She nearly died from the gunshot wound to her head, and the severity of the damage to her brain left the extent of her recovery in question. But it was in a clear and strong voice that betrayed only a hint of her ordeal that Giffords announced her decision, in a video posted on her campaign Web site.
“I don’t remember much from that horrible day, but I will never forget the trust you placed in me to be your voice,” she said, looking directly into the camera. The hair that had been severely cropped after the shooting now framed her face in soft curls. “I have more work to do on my recovery, so to do what is best for Arizona, I will step down this week.”
One last hurrah
Before handing in her resignation to House Speaker John A. Boehner (R-Ohio) and Arizona Gov. Jan Brewer (R), Giffords has some unfinished business. She plans to attend President Obama’s State of the Union address on Tuesday. And she will finish the meeting that was “interrupted,” her staff said in a statement, by gathering with some of the survivors at a private event in Tucson on Monday.
The announcement came as an emotional blow to many of her friends and supporters, who had hoped she would recover enough to run for reelection or even for the Senate. But it was not entirely unexpected.

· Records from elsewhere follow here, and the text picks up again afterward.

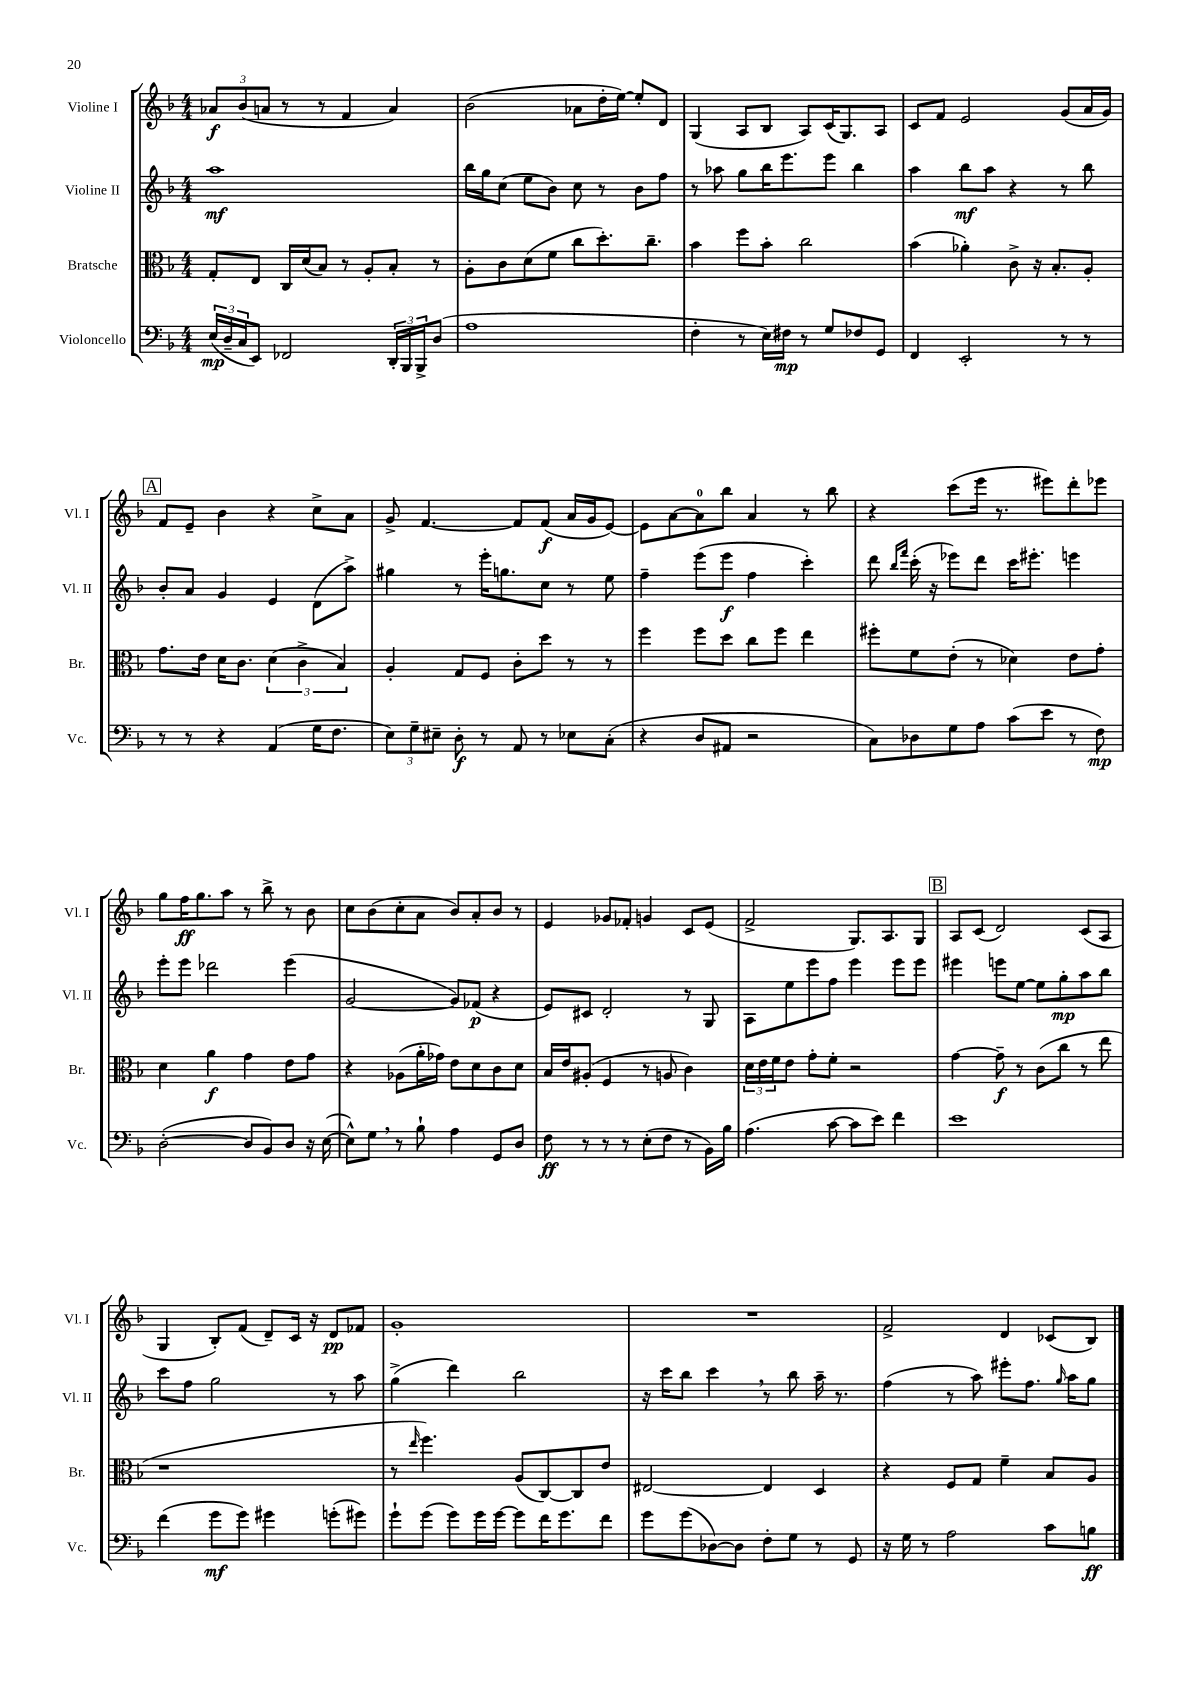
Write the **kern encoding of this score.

**kern	**kern	**kern	**kern
*staff4	*staff3	*staff2	*staff1
*clefF4	*clefC3	*clefG2	*clefG2
*k[b-]	*k[b-]	*k[b-]	*k[b-]
*M4/4	*M4/4	*M4/4	*M4/4
(24E	8G'	1aa	12a-
24D~	.	.	.
24C	.	.	(12b-
8EE)	8E	.	.
.	.	.	12a
2FF-	16C	.	8r
.	(16d	.	.
.	8B-)	.	8r
.	8r	.	4f
.	8A'	.	.
24DD'	8B-'	.	4a)
24BBB-	.	.	.
24BBB-^	.	.	.
(8D	8r	.	.
=	=	=	=
1A	8A'	16bb-	(2b-
.	.	16gg	.
.	8c	(8cc	.
.	(8d	8ee	.
.	8f	8b-)	.
.	8cc	8cc	8a-
.	8.dd')	8r	16dd'
.	.	.	[16ee)
.	.	8b-	8ee']
.	8.cc~	.	.
.	.	8ff	8d
=	=	=	=
4F'	4b-	8r	(4G
.	.	8aa-	.
8r	8ff	8gg	8A
16E)	8b-'	16bb-	8B-
16F#	.	8.eee	.
8r	2cc	.	8A)
8G	.	8eee	(16c
.	.	.	8.G)
8F-	.	4bb-	.
8GG	.	.	8A
=	=	=	=
4FF	(4b-	4aa	8c
.	.	.	8f
2EE'	4a-')	8bb-	2e
.	.	8aa	.
.	8c^	4r	.
.	16r	.	.
.	8.B-'	.	.
8r	.	8r	(8g
8r	8A'	8bb-	16a
.	.	.	16g)
=	=	=	=
8r	8.g	8b-'	8f
8r	.	8a	8e~
.	16e	.	.
4r	16d	4g	4b-
.	8.c	.	.
(4AA	(6d	4e	4r
.	6c^	.	.
16G	.	(8d	8cc^
8.F	.	.	.
.	6B-)	.	.
.	.	8aa^)	8a
=	=	=	=
12E)	4A'	4gg#	8g^
12G~	.	.	.
.	.	.	[4.f
12E#~	.	.	.
8D'	8G	8r	.
8r	8F	16eee'	.
.	.	8.gg	.
8AA	8c'	.	8f]
8r	8dd	8cc	(8f
8E-	8r	8r	16a
.	.	.	16g
(8C'	8r	8ee	[8e)
=	=	=	=
4r	4ff	4ff~	8e]
.	.	.	[8a
8D	8ff	(8eee	8a]
8AA#	8dd	8eee	8bb-
2r	8cc	4ff	4a
.	8ff	.	.
.	4ee	4ccc')	8r
.	.	.	8bb-
=	=	=	=
8C)	8ff#'	8ddd	4r
.	.	16qqbb-	.
.	.	16qqfff	.
8D-	8f	(16ccc'	.
.	.	16r	.
8G	(8e'	8eee-)	(8ccc
8A	8r	8ddd	16eee
.	.	.	8.r
(8c	4d-)	16ccc	.
.	.	8.eee#'	.
8e	.	.	8eee#)
8r	8e	4eee	8ddd'
8F)	8g'	.	8eee-
=	=	=	=
([2D'	4d	8eee'	8gg
.	.	8eee	16ff
.	.	.	8.gg
.	4a	2ddd-	.
.	.	.	8aa
8D]	4g	.	8r
8BB-)	.	.	8bb-^
8D	8e	(4eee	8r
16r	8g	.	8b-
([16E	.	.	.
=	=	=	=
8E^^])	4r	[2g	8cc
8G	.	.	(8b-
8r	(8A-	.	8cc'
8B-`	16a'	.	8a
.	16g-)	.	.
4A	8e	8g])	8b-)
.	8d	(8f-	8a'
8GG	8c	4r	8b-
8D	8d	.	8r
=	=	=	=
8F	16B-	8e)	4e
.	16e	.	.
8r	(8A#'	8c#	.
8r	4F	2d'	8g-
8r	.	.	8f-'
(8E'	8r	.	4g
8F	8A	.	.
8r	4c)	8r	8c
16BB-)	.	8G	(8e
16B-	.	.	.
=	=	=	=
(4.A	24d	8A	2f^
.	24e	.	.
.	24f	.	.
.	8e	8ee	.
.	8g'	8eee	.
[8c	8f'	8ff	.
8c]	2r	4eee	8.G)
8e)	.	.	.
.	.	.	8.A
4f	.	8eee	.
.	.	8eee	8G
=	=	=	=
1e	[4g	4eee#	8A
.	.	.	(8c
.	8g~]	8eee	2d)
.	8r	[8ee	.
.	(8c	8ee]	.
.	8cc	8gg'	.
.	8r	8aa	(8c
.	8ee	8bb-	8A
=	=	=	=
(4f	1r	8ccc	4G
.	.	8ff	.
8g	.	2gg	8B-')
8g)	.	.	(8f
4g#	.	.	8d~)
.	.	.	16c
.	.	.	16r
(8g'	.	8r	8d
8g#)	.	8aa	8f-
=	=	=	=
8g`	8r	(4gg^	1g'
.	16qqee	.	.
(8g	4.ff)	.	.
8g)	.	4ddd)	.
16g	.	.	.
[16g	.	.	.
8g]	(8A	2bb-	.
16f	[8C)	.	.
8.g	.	.	.
.	8C]	.	.
8f	8e	.	.
=	=	=	=
8g	[2E#	16r	1r
.	.	16ccc	.
(8g	.	8bb-	.
[8D-)	.	4ccc	.
8D-]	.	.	.
8F'	4E#]	8r	.
8G	.	8bb-	.
8r	4D	16aa~	.
.	.	8.r	.
8GG	.	.	.
=	=	=	=
16r	4r	(4ff	2f^
16G	.	.	.
8r	.	.	.
2A	8F	8r	.
.	8G	8aa)	.
.	4f~	8eee#'	4d
.	.	8.ff	.
8c	8B-	.	(8c-
.	.	16qqgg	.
.	.	16aa	.
8B	8A	8gg	8B-)
==	==	==	==
*-	*-	*-	*-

For months, her devoted staff shouldered the burdens of her office while she underwent multiple surgeries and intensive therapy in Houston, where her husband, astronaut Mark Kelly, lived. Giffords made a remarkable recovery, but with her term ending this year, her constituents wondered whether she would be up to the challenge of running for reelection.
Bill Badger, a retired Army colonel who was injured in the shooting, said he does not begrudge her the decision.
“I fully support her decision to not run again and I understand, because I was shot in the head myself — not as seriously as Gabby — and I know how it changed my priorities and changed my life,” Badger said.
Giffords’s decision means that a special election will be held in the next few months, and despite rumors that her husband might run for her seat, Democratic officials in Washington and Arizona do not expect Kelly or any of Giffords’s top staff members to do so.
Giffords’s southern Arizona district, which is on the Mexican border, is widely considered a swing district, and several candidates of both parties have expressed interest in running for the seat.
In the end, Giffords did what was in her best interests and those of her constituents, said Fred DuVal, a friend and Democratic operative from Phoenix.